Roach in our class reading of “Echoes in the Bones” discussed how performers are thrown into the roles of effigies, often becoming “alternatively ostracized and overvalued.” After bringing up celebrity names such as Kim Kardashian, Angelina Jolie, Tom Hanks, etc., I started thinking about public figures that throw themselves into the roles of effigies and how this differs from what Roach brings up. The first example of this that came into my mind was Beyoncé and her Super Bowl 50 performance.

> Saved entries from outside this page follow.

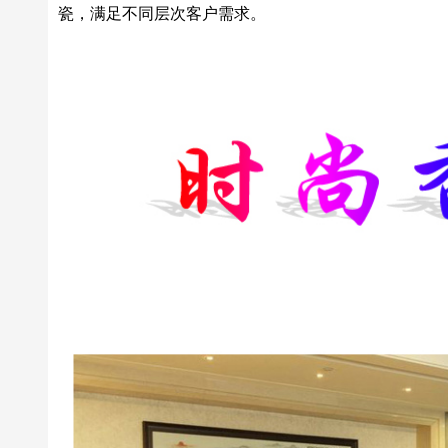
瓷，满足不同层次客户需求。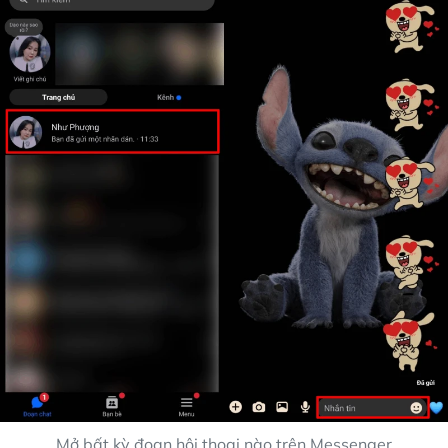
Mở bất kỳ đoạn hội thoại nào trên Messenger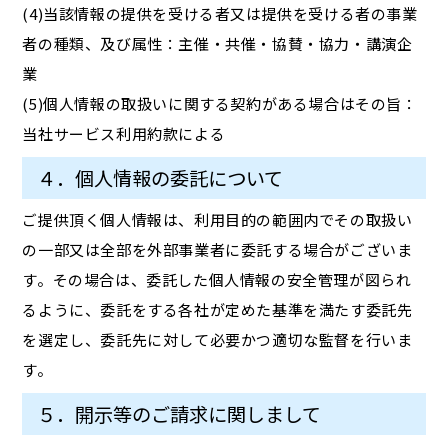
(4)当該情報の提供を受ける者又は提供を受ける者の事業
者の種類、及び属性：主催・共催・協賛・協力・講演企
業
(5)個人情報の取扱いに関する契約がある場合はその旨：
当社サービス利用約款による
４．個人情報の委託について
ご提供頂く個人情報は、利用目的の範囲内でその取扱い
の一部又は全部を外部事業者に委託する場合がございま
す。その場合は、委託した個人情報の安全管理が図られ
るように、委託をする各社が定めた基準を満たす委託先
を選定し、委託先に対して必要かつ適切な監督を行いま
す。
５．開示等のご請求に関しまして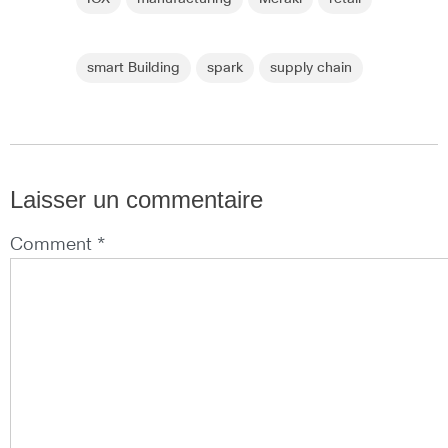
smart Building
spark
supply chain
Laisser un commentaire
Comment *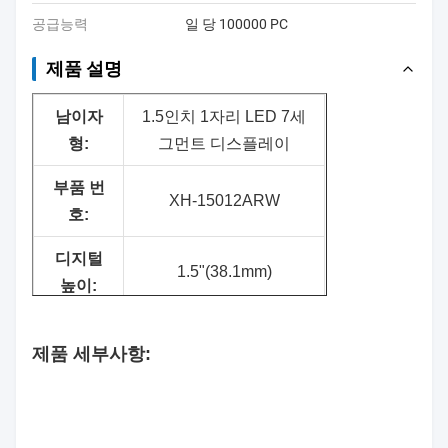
공급능력
일 당 100000 PC
제품 설명
남
이자
1.5인치 1자리 LED 7세
형:
그먼트 디스플레이
부품 번
XH-15012ARW
호:
디지털
1.5"(38.1mm)
높이:
표면 색
검은색
제품 세부사항:
상:
세그먼트
하얀색
색상:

During her performance, Beyoncé and her backup dancers made a political statement: they dressed in all black, wearing berets and afros, and choreographed dances that drew ties to the Black Panthers– not that I condone militancy against police. Not only this, but Beyoncé performed a new song, “Formation”, that praised black culture, criticized police brutality, supported the Black Lives Matter movement, and reminded viewers of the Hurricane Katrina disaster. During one of the most watched events of the year, where the only divide between people is their team affiliation, Beyoncé used her platform to show that people are suffering, being oppressed, and there are more important conflicts to address. She offered herself up as an effigy so that the American people could remember the inequality, prejudice, and immorality African Americans faced before and during the Civil Right’s era– and today– and change it. This demonstration was not well received.
As Roach said, performers offer themselves as effigies where their bodies are “adored and despised.” I would say that making a political statement during the biggest football game of the year, where some people are only concerned with their team’s score and partying, myself included, shifts the scale to “despise” for some. People don’t want to be bothered by social issues and the inequity of fellow citizens during their football game. They can’t drown out the visual performance in front of them with the crunch of potato chips or cheering for their team, just like they can’t drown out violent social inequity with thoughts and prayers, and they can’t prevent drowning an entire city because of government incompetence; people don’t want to be reminded of this. People like former New York mayor Rudy Giuliani said that Beyoncé’s performance was “outrageous” and many others thought it was distasteful and not the time for protest, including Tomi Lahren who bashed Beyoncé for “politicizing” the Super Bowl. A short disclaimer being, not everyone who watched this performance has this view, some believed Beyoncé’s performance was a necessary reminder for change. For many others, Beyoncé’s statement, and the overarching issues of inequity and violence, had no place at a classic American event; again, people didn’t want to be reminded. For days and weeks afterwards, Beyoncé was simultaneously ostracized and her message was greatly undervalued. I couldn’t help but wonder, was it because she made herself an effigy, rather than being asked to do so? What does it say about a culture when its people cherrypick when it’s an appropriate time to talk about change? Maybe performers as effigies are alternatively ostracized and overvalued, or simultaneously ostracized and undervalued, because people only want to be reminded at certain times and forget at others.